NEW DELHI/AHMEDABAD (Reuters) - India on Sunday extended a nationwide lockdown to May 31, as cases exceeded 90,000 and further clashes erupted between police and stranded migrants.
Schools, malls and other public places will remain mostly closed, though rules will be relaxed in areas with low numbers of cases, according to an order from the interior ministry.
“New guidelines have permitted considerable relaxations in lockdown restrictions,” the ministry said in a tweet accompanying the order.
Large gatherings are still prohibited, but outside of containment zones with high numbers of active cases “all other activities will be permitted”, it said, potentially allowing commerce and industry to reopen across much of the country.
Decisions on where to set containment zones would be decided by district authorities, the order said.
Several Indian states, some of which had lobbied the federal government for a relaxation in the lockdown, immediately said they would allow many businesses to restart.
Gujarat Chief Minister Vijay Rupani said all industries and offices would be allowed to operate, barring those in containment zones.

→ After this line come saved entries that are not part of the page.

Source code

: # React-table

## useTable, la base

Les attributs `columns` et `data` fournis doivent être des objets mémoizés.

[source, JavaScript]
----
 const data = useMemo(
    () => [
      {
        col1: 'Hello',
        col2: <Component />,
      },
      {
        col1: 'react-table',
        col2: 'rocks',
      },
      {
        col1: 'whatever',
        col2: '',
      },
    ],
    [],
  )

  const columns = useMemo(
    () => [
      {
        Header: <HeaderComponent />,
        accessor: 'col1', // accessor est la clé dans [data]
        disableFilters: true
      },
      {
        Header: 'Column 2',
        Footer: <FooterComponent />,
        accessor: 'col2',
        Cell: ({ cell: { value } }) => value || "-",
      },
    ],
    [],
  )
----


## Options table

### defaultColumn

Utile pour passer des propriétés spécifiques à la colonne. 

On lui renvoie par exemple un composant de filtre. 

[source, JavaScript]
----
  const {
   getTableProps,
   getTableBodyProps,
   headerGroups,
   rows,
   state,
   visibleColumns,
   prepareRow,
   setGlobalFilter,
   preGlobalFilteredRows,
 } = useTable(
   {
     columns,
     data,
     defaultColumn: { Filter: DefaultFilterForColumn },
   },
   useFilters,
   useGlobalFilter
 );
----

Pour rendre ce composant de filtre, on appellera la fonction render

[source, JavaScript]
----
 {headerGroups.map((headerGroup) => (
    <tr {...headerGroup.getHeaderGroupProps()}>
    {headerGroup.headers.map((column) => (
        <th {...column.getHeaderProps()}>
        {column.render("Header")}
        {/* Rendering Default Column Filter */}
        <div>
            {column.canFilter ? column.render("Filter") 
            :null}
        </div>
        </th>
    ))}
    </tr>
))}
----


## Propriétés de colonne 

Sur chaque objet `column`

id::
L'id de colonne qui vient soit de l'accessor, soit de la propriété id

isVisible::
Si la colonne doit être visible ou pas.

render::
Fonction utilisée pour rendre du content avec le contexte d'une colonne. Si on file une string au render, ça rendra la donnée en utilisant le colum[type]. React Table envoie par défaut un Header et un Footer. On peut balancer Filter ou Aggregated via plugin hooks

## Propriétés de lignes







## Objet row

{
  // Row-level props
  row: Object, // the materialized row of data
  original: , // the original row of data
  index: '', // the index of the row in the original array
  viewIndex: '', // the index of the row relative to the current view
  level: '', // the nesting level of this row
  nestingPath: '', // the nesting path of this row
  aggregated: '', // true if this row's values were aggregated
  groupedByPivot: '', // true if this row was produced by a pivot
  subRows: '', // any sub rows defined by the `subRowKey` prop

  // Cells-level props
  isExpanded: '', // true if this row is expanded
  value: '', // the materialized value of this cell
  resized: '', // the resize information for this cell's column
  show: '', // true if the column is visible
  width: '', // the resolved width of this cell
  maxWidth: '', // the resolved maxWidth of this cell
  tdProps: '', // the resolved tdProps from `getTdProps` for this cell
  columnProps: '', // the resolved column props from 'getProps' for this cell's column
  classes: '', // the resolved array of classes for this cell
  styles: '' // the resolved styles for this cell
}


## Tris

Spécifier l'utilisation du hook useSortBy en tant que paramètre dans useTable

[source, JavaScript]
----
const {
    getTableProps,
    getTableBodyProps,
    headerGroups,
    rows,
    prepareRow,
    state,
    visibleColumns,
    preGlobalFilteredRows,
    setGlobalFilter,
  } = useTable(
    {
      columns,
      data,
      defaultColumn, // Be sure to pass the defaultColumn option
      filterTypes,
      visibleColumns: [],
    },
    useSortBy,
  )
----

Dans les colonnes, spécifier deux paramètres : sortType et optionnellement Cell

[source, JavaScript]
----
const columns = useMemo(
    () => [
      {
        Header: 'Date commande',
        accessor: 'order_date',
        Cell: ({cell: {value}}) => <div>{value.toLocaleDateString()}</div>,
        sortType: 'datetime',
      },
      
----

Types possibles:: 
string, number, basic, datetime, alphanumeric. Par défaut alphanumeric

India also softened its stance on a contact tracing app, which it previously said was mandatory for all public and private sector employees returning to work.
While it once said that heads of companies and organizations needed “to ensure 100% coverage” of the Aarogya Setu app among employees, it now says employers should get employees to use the app on a “best effort basis”.
India has now reported more cases than China, where the virus first emerged late last year, although deaths, at 2,872, remain much lower than China’s 4,600. The death toll in the United States and some European countries is much higher.
India’s lockdown, introduced on March 25 and extended several times, had been due to expire at midnight on Sunday.
The curbs have sparked a crisis for the hundreds of millions of Indians who rely on daily wages to survive.
With no work - and little public transport - many urban migrants attempting to return to their home villages have set out on gruelling journeys on foot or hitched rides in the back of trucks.
In Rajkot in the western state of Gujarat, more than 1,500 migrant workers blocked roads, damaged more than a dozen vehicles and threw stones at police on Sunday, after two special trains that were supposed to take them home were cancelled.
A police official in Shapar told Reuters police baton-charged the migrants to disperse them, with several officers injured in the process.
“The workers had not gathered with the intention of violence. Two or three trains were rescheduled, but the workers misunderstood that the trains had been cancelled, and resorted to violence,” Balram Meena, Rajkot’s superintendent of police, told local media.
“We are identifying the people who were involved in the violence,” Meena added.
At least 23 migrants were killed trying to reach their homes on Saturday when a truck crashed in northern India.
Sixteen migrant workers died on May 8 after being struck by a train. They had fallen asleep on the tracks while walking back to their village after losing their jobs in the coronavirus lockdown, police said.